Registry Control and Impersonation Token Actions

With privilege-manager version 12.0.1, two new types of actions have been implemented. The first is the Registry Control action, and the second is the Impersonation Token action. Collectively, these two actions permit a policy to be created which will allow a non-administrator user to have administrator access to specific portions of the registry via selective per-thread token impersonation during registry key create/open operations. Likewise, administrator users can have restrictions placed on their registry. For example, access such that portions of the registry which are normally modifiable by administrators become locked down to just read-only access or no access at all.

Registry Control Action

A Registry Control action consists of a reference to an impersonation token, of which there is one provided out of the box with version 12.0.1, along with a set of Registry Control rules.

Any given Registry Control rule specifies the following items as part fits definition:

  • Registry Hive under which the registry key is located.

    • HKEY_CURRENT_USER

    • HKEY_LOCAL_MACHINE

    • HKEY_USERS

  • Key Path, which is the full path to the registry key under the specified hive.

    • Example: SOFTWARE\Microsoft\Windows\CurrentVersion

  • Scope, which specifies how the rule gets applied to a registry key which has a subtree of keys under it.

    • This Key Only

    • This Key And Subkeys

    • Subkeys Only

  • Permissions, which are the access rights for a registry key, and they specify the maximum amount of access that may be requested when a create/open operation is performed for a registry key.

    • There are convenience links for Full Control, Read and None, which when selected, cause the set of individual access rights to be toggled on/off as appropriate.

    • All the individual access rights [Query Value, Set Value, Create Subkey, Enumerate Subkeys, Notify, Create Link, Delete, Write DAC, Write Owner and Read Control] are capable of being independently enabled or disabled.

  • Use Impersonation is an on/off setting. If it is enabled, then whenever a thread in a process is performing a create/open operation for a registry key, the thread will temporarily impersonate the impersonation token that is associated with the Registry Control action.
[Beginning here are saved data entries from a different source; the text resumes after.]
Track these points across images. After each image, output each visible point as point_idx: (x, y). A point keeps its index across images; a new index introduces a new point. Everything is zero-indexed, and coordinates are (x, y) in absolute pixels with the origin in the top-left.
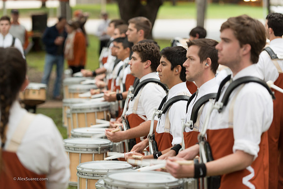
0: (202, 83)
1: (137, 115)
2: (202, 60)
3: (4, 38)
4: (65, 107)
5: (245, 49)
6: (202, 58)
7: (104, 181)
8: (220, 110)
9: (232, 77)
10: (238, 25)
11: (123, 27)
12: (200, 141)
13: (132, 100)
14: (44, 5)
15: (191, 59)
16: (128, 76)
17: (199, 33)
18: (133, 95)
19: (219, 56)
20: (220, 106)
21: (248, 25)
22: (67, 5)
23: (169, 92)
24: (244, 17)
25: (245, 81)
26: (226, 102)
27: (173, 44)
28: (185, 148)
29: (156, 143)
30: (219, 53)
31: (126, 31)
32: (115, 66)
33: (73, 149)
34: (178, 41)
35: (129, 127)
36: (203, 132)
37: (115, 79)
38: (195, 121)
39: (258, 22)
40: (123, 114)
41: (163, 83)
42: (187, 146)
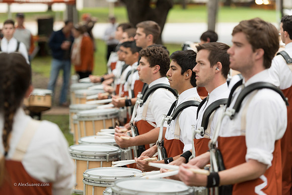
0: (213, 88)
1: (146, 121)
2: (212, 64)
3: (8, 43)
4: (72, 113)
5: (258, 54)
6: (213, 62)
7: (112, 189)
8: (232, 117)
9: (244, 82)
10: (251, 28)
11: (131, 30)
12: (211, 149)
13: (141, 106)
14: (50, 8)
15: (201, 64)
16: (137, 82)
17: (210, 37)
18: (142, 101)
19: (231, 60)
20: (232, 112)
21: (261, 29)
22: (74, 8)
23: (179, 97)
24: (257, 20)
25: (258, 87)
26: (238, 108)
27: (183, 48)
28: (196, 156)
29: (165, 150)
30: (230, 58)
31: (134, 35)
32: (123, 71)
33: (81, 156)
34: (189, 46)
35: (137, 133)
36: (214, 140)
37: (124, 85)
38: (205, 128)
39: (271, 26)
40: (132, 120)
41: (173, 88)
42: (198, 154)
If it is disabled, then when a thread performs a registry key create/open operation, the thread’s current impersonation token, or the process token if no per-thread impersonation is in effect, will be used when performing access checks.

Impersonation Token Action

The Impersonation Token action currently only has a single use, and only one out of the box instance of it is provided. When version 12.0.1 is installed or upgraded, the action Administrative Rights (Impersonation) will be created. It is nearly identical to the Add Administrative Rights (Modern) action (f.k.a. Add Administrative Rights), in that it creates an access token with full administrative rights, but the token type is impersonation rather than primary.

The intended purpose is to allow an impersonation token to be created and injected into a target process so that our Registry Control logic can use it for per-thread token impersonation in very specific instances where a Registry Control Rule specifies that impersonation must be used for registry key create/open operations.

Impersonation Token actions are not editable in the UI. Use of an impersonation token permits certain operations to be performed with full administrator rights while negating the need to run the entire process with a administrator rights.